Fiber is especially important for women with PCOS (polycystic ovary syndrome) because a high-fiber diet can help reduce insulin resistance, which is commonly associated with PCOS. Other studies have shown that fiber can help keep blood sugar levels balanced and lower the risk of developing type 2 diabetes. So, make sure you consume at least 25 grams of fiber per day.
Herbs and Spices
Herbs and spices like turmeric, cilantro, ginger, oregano, rosemary, sage, thyme, parsley, and garlic help balance hormones because they contain phytochemicals that act as antioxidants to remove harmful free radicals from your body. Free radicals can disrupt hormone production and release, which is why you want to make sure you’re getting enough antioxidants in your diet. Turmeric is particularly important for balancing hormones because it contains curcumin, which inhibits estrogen synthesis in the body. It has also been used traditionally for its ability to balance female reproductive hormones.
Magnesium is an essential mineral that your body needs to maintain many crucial chemical processes like energy production, protein synthesis, building muscles, nerve impulses transmission, bone formation, and enzymatic reactions. It is also used for balancing blood sugar levels and regulating hormone secretion by the adrenal glands and the ovaries.
Because magnesium is involved in so many crucial functions within the body that are related to hormone production and balance, it is recommended that you get at least 400mg per day from foods like:
- leafy greens (kale),
- dried fruit (raisins),
- halibut (the highest source of magnesium),
- almonds and cashews,
- pumpkin seeds (a good plant source of magnesium),
- brown rice (a great non-soy source of magnesium),
- black beans (another good non-soy source), broccoli (one of the best non-soy sources), spinach (another good non-soy source),
- whole grains,
- potatoes with skin,
- sunflower seeds,
- dark chocolate bars,
The list can go on and on!
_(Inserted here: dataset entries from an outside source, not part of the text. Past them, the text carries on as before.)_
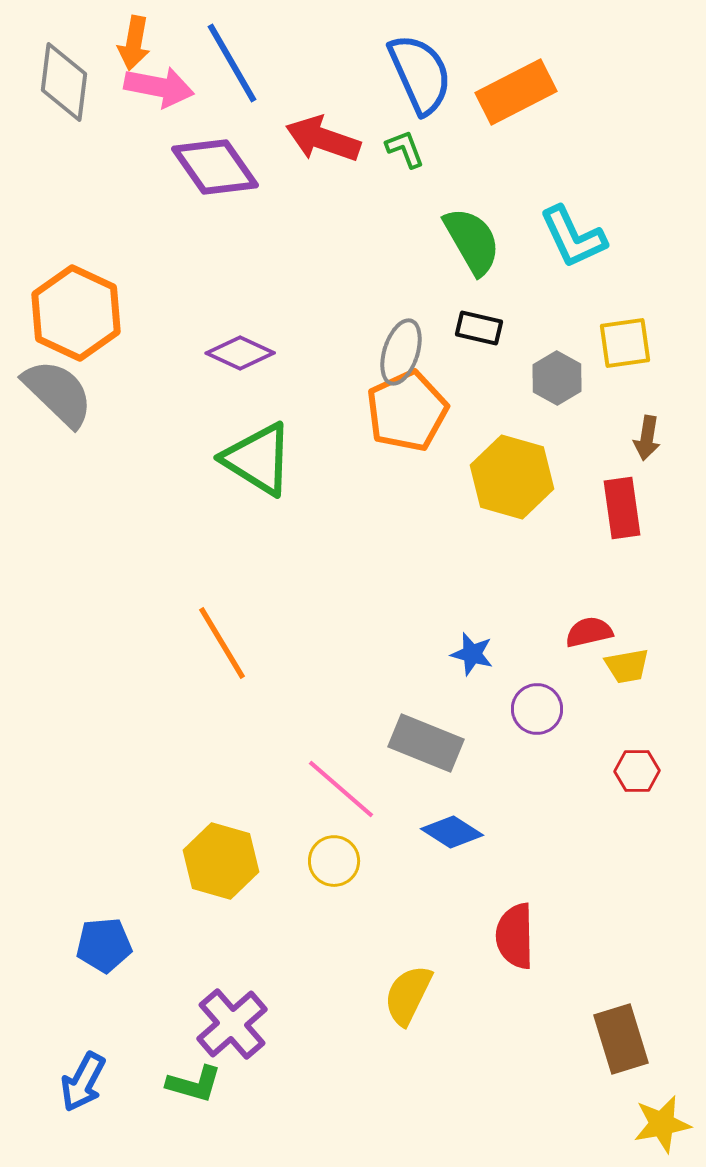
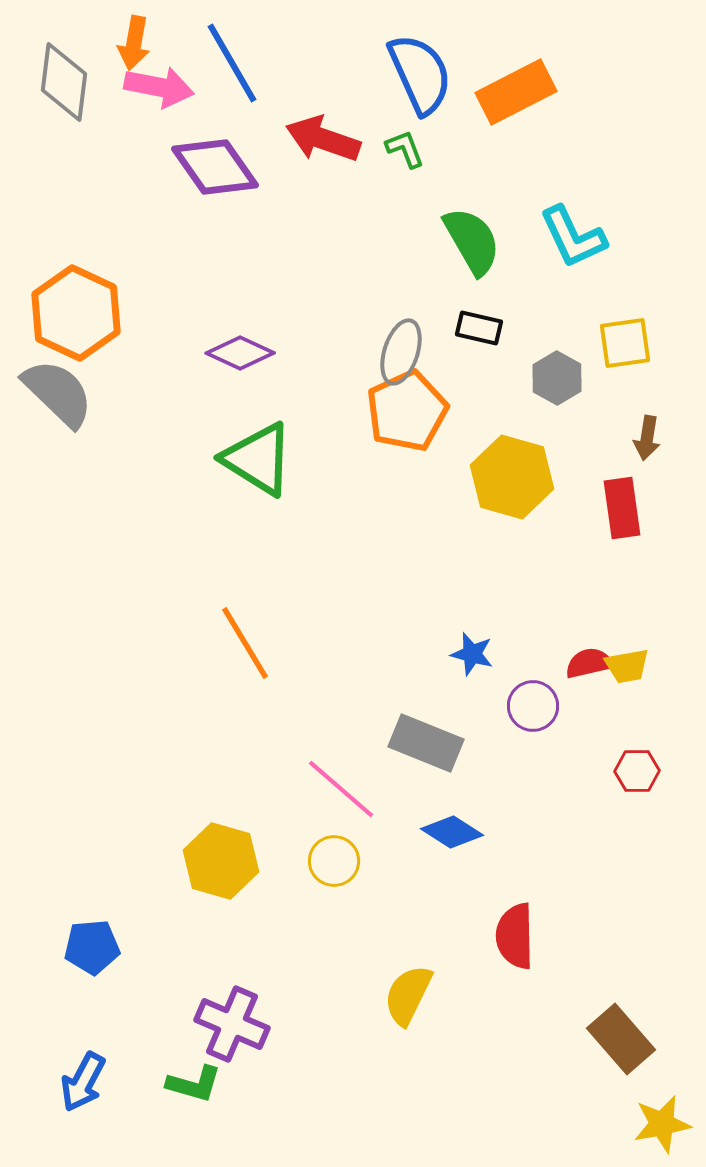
red semicircle at (589, 632): moved 31 px down
orange line at (222, 643): moved 23 px right
purple circle at (537, 709): moved 4 px left, 3 px up
blue pentagon at (104, 945): moved 12 px left, 2 px down
purple cross at (232, 1024): rotated 26 degrees counterclockwise
brown rectangle at (621, 1039): rotated 24 degrees counterclockwise
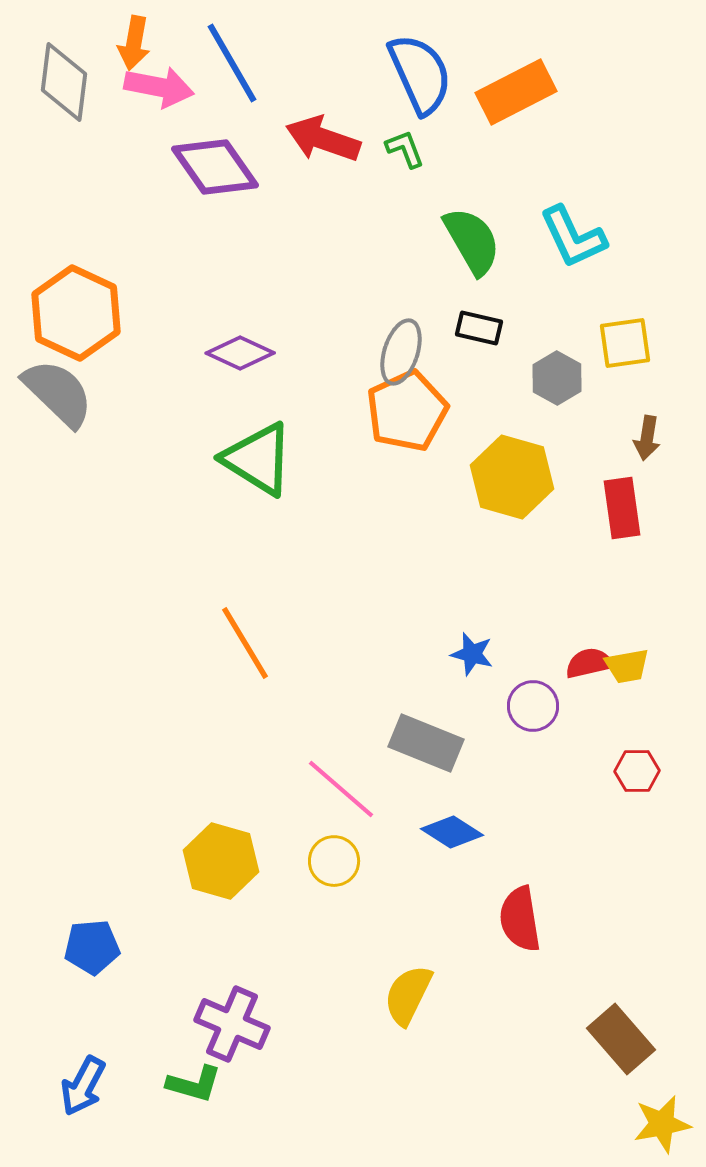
red semicircle at (515, 936): moved 5 px right, 17 px up; rotated 8 degrees counterclockwise
blue arrow at (83, 1082): moved 4 px down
And if you’re worried about getting enough magnesium through food alone – drink green tea! It is one of the best sources of absorbable magnesium.
Plant Sources of Protein
If you’re looking for another way to boost your metabolic health as well as add muscle mass – consider consuming more plant-based proteins like tofu or tempeh, beans or lentils, nuts or seeds, quinoa, or a brown rice protein powder substitute, chia seeds, or spirulina powder.
Eating more protein will keep you feeling fuller longer while keeping blood sugar levels stable and preventing insulin spikes, as well as other blood sugar imbalances that naturally occur during menopause or after pregnancy. Protein is also needed for proper cell function, it boosts your metabolism and prevents depression symptoms caused by hormonal imbalances. Make sure you’re getting at least 20g of protein per day from plant-based sources or combine plant proteins with animal proteins to meet this daily requirement.
The Bottom Line
Overall, hormonal imbalances are more common than you think, but they can be easily prevented by eating a diet that is rich in vitamins, minerals, and phytochemicals. Consuming more plant-based proteins and fiber, healthy fats, herbs and spices, and magnesium-rich foods will help you balance your hormones naturally without the use of medications or hormone replacement therapies.
While there are various treatments for hormonal imbalances, you can take the first step to balance your hormones by making specific changes to your diet and lifestyle. Incorporating more of these foods into your everyday diet will help you maintain hormonal balance and support your treatment plan.